**ASSIGNED TASK:** Reproduce the entries beneath exactly, without their images.

-- Opening Marker --

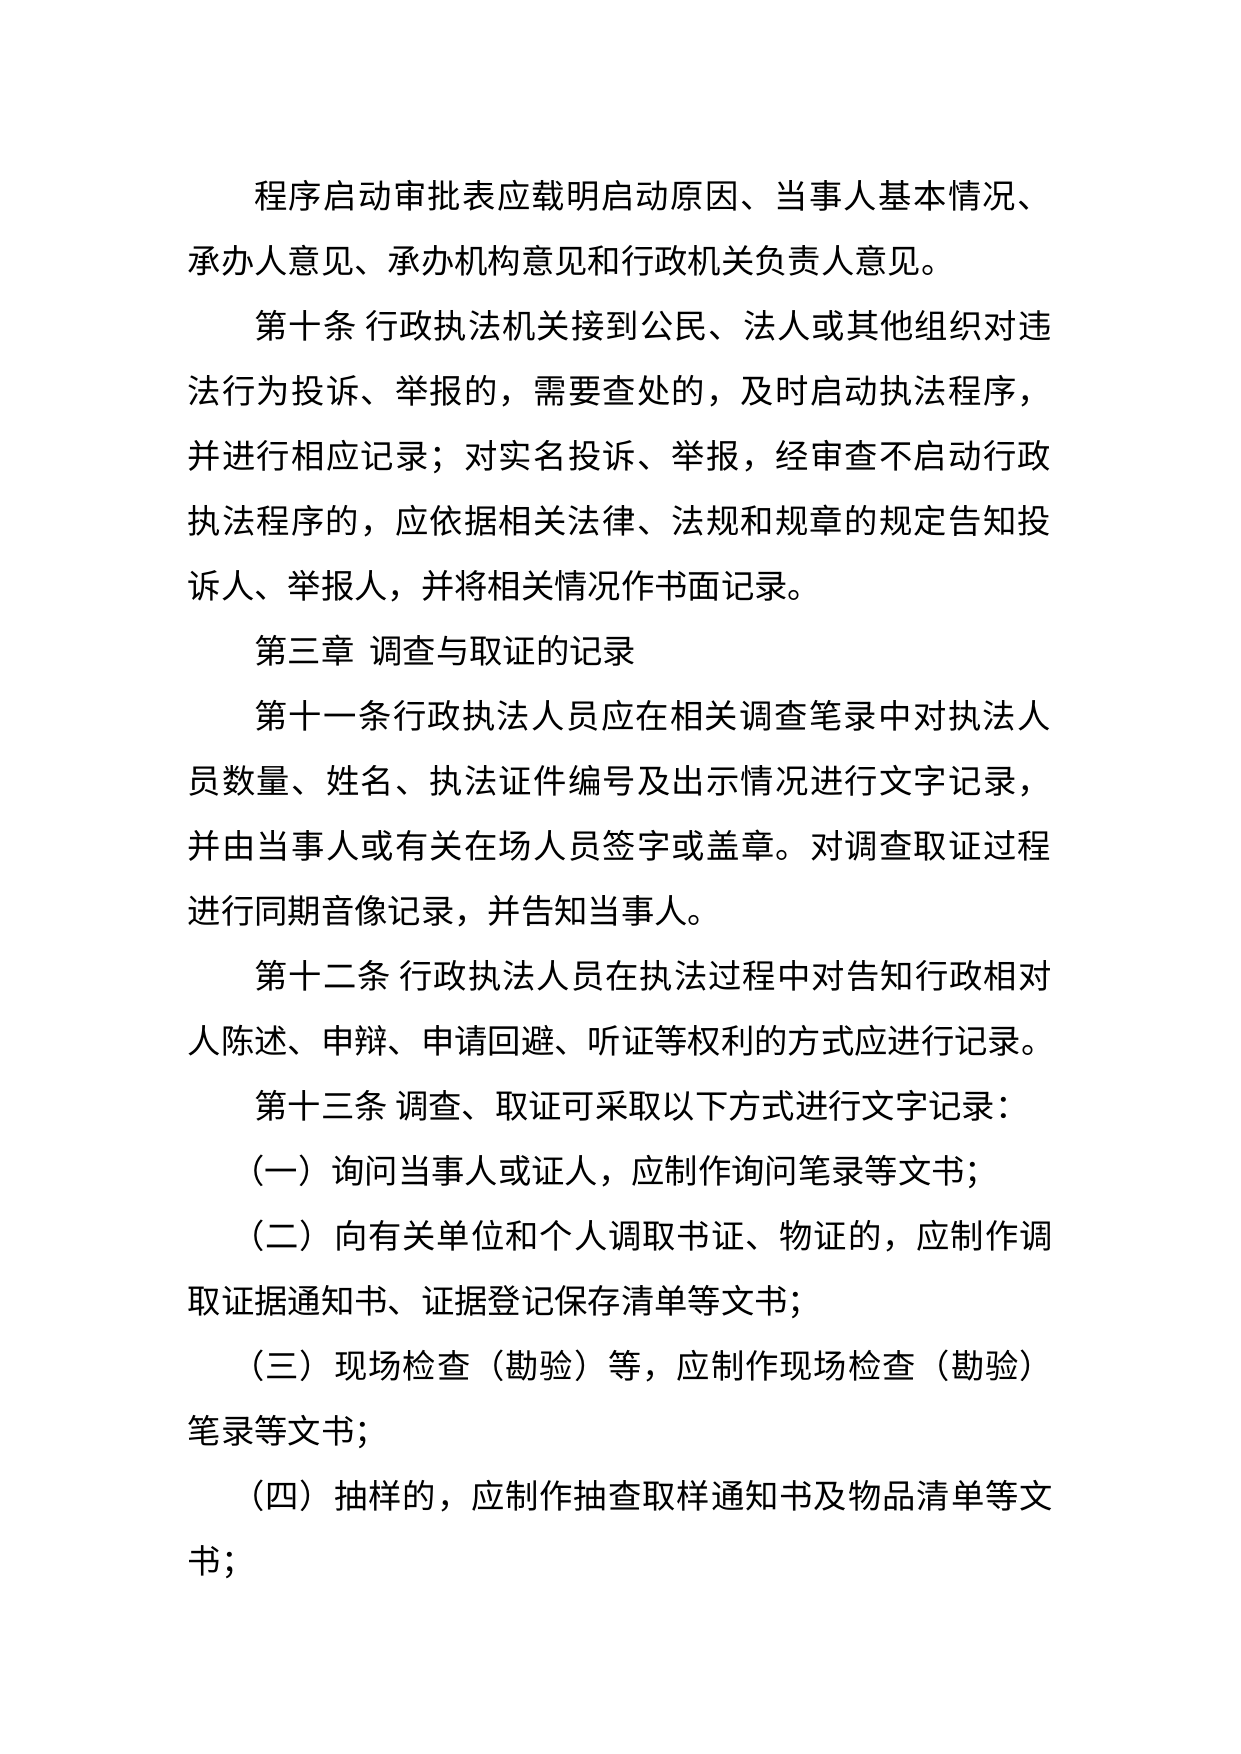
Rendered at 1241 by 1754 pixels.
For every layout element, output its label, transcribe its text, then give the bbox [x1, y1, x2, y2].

text 程序启动审批表应载明启动原因、当事人基本情况、承办人意见、承办机构意见和行政机关负责人意见。 [187, 162, 1053, 292]
text 第十三条 调查、取证可采取以下方式进行文字记录： [187, 1072, 1053, 1137]
text （四）抽样的，应制作抽查取样通知书及物品清单等文书； [187, 1462, 1053, 1592]
text （三）现场检查（勘验）等，应制作现场检查（勘验）笔录等文书； [187, 1332, 1053, 1462]
text 第十条 行政执法机关接到公民、法人或其他组织对违法行为投诉、举报的，需要查处的，及时启动执法程序，并进行相应记录；对实名投诉、举报，经审查不启动行政执法程序的，应依据相关法律、法规和规章的规定告知投诉人、举报人，并将相关情况作书面记录。 [187, 292, 1053, 617]
text （二）向有关单位和个人调取书证、物证的，应制作调取证据通知书、证据登记保存清单等文书； [187, 1202, 1053, 1332]
text 第十一条行政执法人员应在相关调查笔录中对执法人员数量、姓名、执法证件编号及出示情况进行文字记录，并由当事人或有关在场人员签字或盖章。对调查取证过程进行同期音像记录，并告知当事人。 [187, 682, 1053, 942]
text （一）询问当事人或证人，应制作询问笔录等文书； [187, 1137, 1053, 1202]
text 第十二条 行政执法人员在执法过程中对告知行政相对人陈述、申辩、申请回避、听证等权利的方式应进行记录。 [187, 942, 1053, 1072]
text 第三章 调查与取证的记录 [187, 617, 1053, 682]
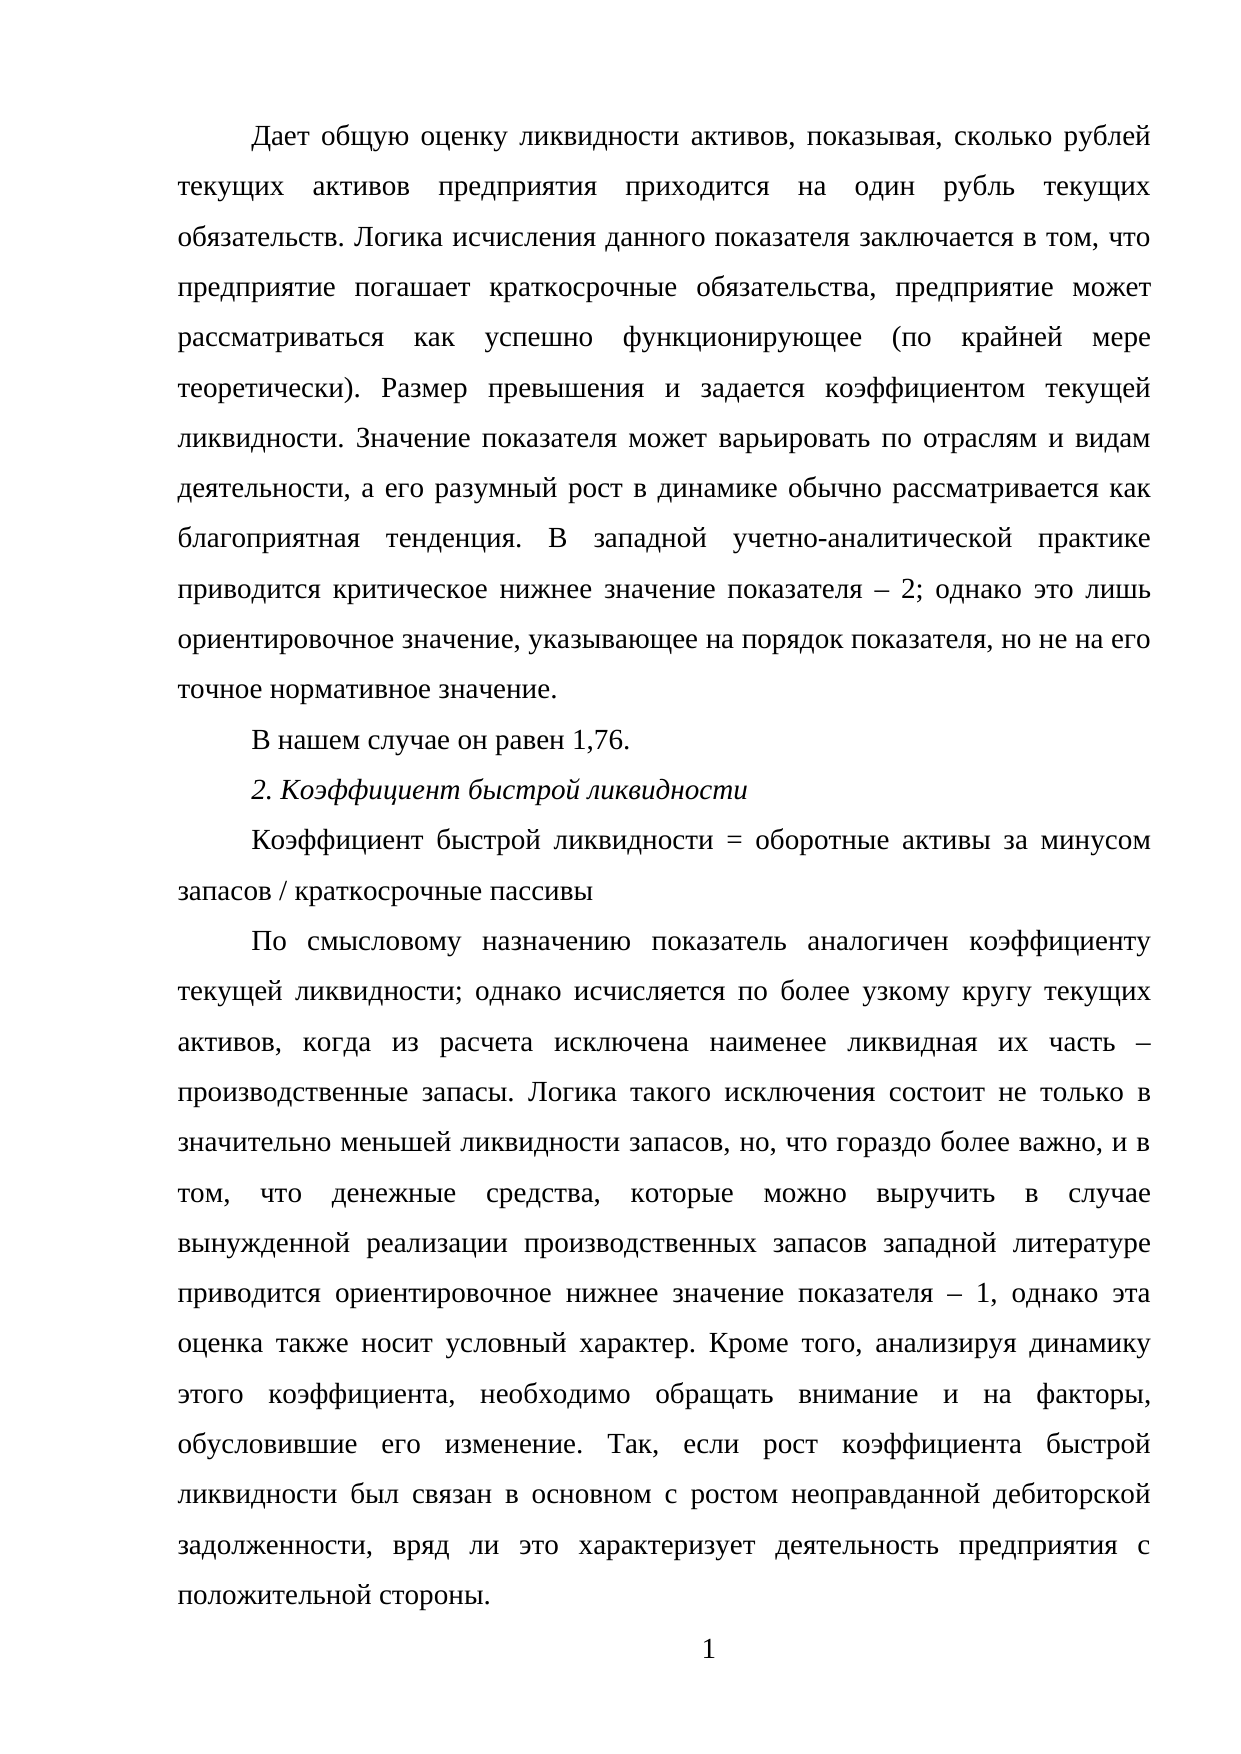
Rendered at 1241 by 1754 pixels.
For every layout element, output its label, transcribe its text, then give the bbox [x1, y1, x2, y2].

text Дает общую оценку ликвидности активов, показывая, сколько рублей текущих активов предприятия приходится на один рубль текущих обязательств. Логика исчисления данного показателя заключается в том, что предприятие погашает краткосрочные обязательства, предприятие может рассматриваться как успешно функционирующее (по крайней мере теоретически). Размер превышения и задается коэффициентом текущей ликвидности. Значение показателя может варьировать по отраслям и видам деятельности, а его разумный рост в динамике обычно рассматривается как благоприятная тенденция. В западной учетно-аналитической практике приводится критическое нижнее значение показателя – 2; однако это лишь ориентировочное значение, указывающее на порядок показателя, но не на его точное нормативное значение. [177, 118, 1152, 705]
text По смысловому назначению показатель аналогичен коэффициенту текущей ликвидности; однако исчисляется по более узкому кругу текущих активов, когда из расчета исключена наименее ликвидная их часть – производственные запасы. Логика такого исключения состоит не только в значительно меньшей ликвидности запасов, но, что гораздо более важно, и в том, что денежные средства, которые можно выручить в случае вынужденной реализации производственных запасов западной литературе приводится ориентировочное нижнее значение показателя – 1, однако эта оценка также носит условный характер. Кроме того, анализируя динамику этого коэффициента, необходимо обращать внимание и на факторы, обусловившие его изменение. Так, если рост коэффициента быстрой ликвидности был связан в основном с ростом неоправданной дебиторской задолженности, вряд ли это характеризует деятельность предприятия с положительной стороны. [177, 923, 1152, 1611]
text 2. Коэффициент быстрой ликвидности [177, 772, 1152, 806]
text В нашем случае он равен 1,76. [177, 722, 1152, 755]
text Коэффициент быстрой ликвидности = оборотные активы за минусом запасов / краткосрочные пассивы [177, 822, 1152, 906]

-- Closing Marker --

**WRITTEN RESPONSE:**
Rendered at 1241 by 1754 pixels.
For every layout element, output its label, transcribe its text, then give the bbox [x1, y1, x2, y2].

text 程序启动审批表应载明启动原因、当事人基本情况、承办人意见、承办机构意见和行政机关负责人意见。 [187, 162, 1053, 292]
text 第十三条 调查、取证可采取以下方式进行文字记录： [187, 1072, 1053, 1137]
text （四）抽样的，应制作抽查取样通知书及物品清单等文书； [187, 1462, 1053, 1592]
text （三）现场检查（勘验）等，应制作现场检查（勘验）笔录等文书； [187, 1332, 1053, 1462]
text 第十条 行政执法机关接到公民、法人或其他组织对违法行为投诉、举报的，需要查处的，及时启动执法程序，并进行相应记录；对实名投诉、举报，经审查不启动行政执法程序的，应依据相关法律、法规和规章的规定告知投诉人、举报人，并将相关情况作书面记录。 [187, 292, 1053, 617]
text （二）向有关单位和个人调取书证、物证的，应制作调取证据通知书、证据登记保存清单等文书； [187, 1202, 1053, 1332]
text 第十一条行政执法人员应在相关调查笔录中对执法人员数量、姓名、执法证件编号及出示情况进行文字记录，并由当事人或有关在场人员签字或盖章。对调查取证过程进行同期音像记录，并告知当事人。 [187, 682, 1053, 942]
text （一）询问当事人或证人，应制作询问笔录等文书； [187, 1137, 1053, 1202]
text 第十二条 行政执法人员在执法过程中对告知行政相对人陈述、申辩、申请回避、听证等权利的方式应进行记录。 [187, 942, 1053, 1072]
text 第三章 调查与取证的记录 [187, 617, 1053, 682]
Rendered at 1241 by 1754 pixels.
For every layout element, output its label, transcribe its text, then give the bbox [x1, y1, x2, y2].

text Дает общую оценку ликвидности активов, показывая, сколько рублей текущих активов предприятия приходится на один рубль текущих обязательств. Логика исчисления данного показателя заключается в том, что предприятие погашает краткосрочные обязательства, предприятие может рассматриваться как успешно функционирующее (по крайней мере теоретически). Размер превышения и задается коэффициентом текущей ликвидности. Значение показателя может варьировать по отраслям и видам деятельности, а его разумный рост в динамике обычно рассматривается как благоприятная тенденция. В западной учетно-аналитической практике приводится критическое нижнее значение показателя – 2; однако это лишь ориентировочное значение, указывающее на порядок показателя, но не на его точное нормативное значение. [177, 118, 1152, 705]
text По смысловому назначению показатель аналогичен коэффициенту текущей ликвидности; однако исчисляется по более узкому кругу текущих активов, когда из расчета исключена наименее ликвидная их часть – производственные запасы. Логика такого исключения состоит не только в значительно меньшей ликвидности запасов, но, что гораздо более важно, и в том, что денежные средства, которые можно выручить в случае вынужденной реализации производственных запасов западной литературе приводится ориентировочное нижнее значение показателя – 1, однако эта оценка также носит условный характер. Кроме того, анализируя динамику этого коэффициента, необходимо обращать внимание и на факторы, обусловившие его изменение. Так, если рост коэффициента быстрой ликвидности был связан в основном с ростом неоправданной дебиторской задолженности, вряд ли это характеризует деятельность предприятия с положительной стороны. [177, 923, 1152, 1611]
text 2. Коэффициент быстрой ликвидности [177, 772, 1152, 806]
text В нашем случае он равен 1,76. [177, 722, 1152, 755]
text Коэффициент быстрой ликвидности = оборотные активы за минусом запасов / краткосрочные пассивы [177, 822, 1152, 906]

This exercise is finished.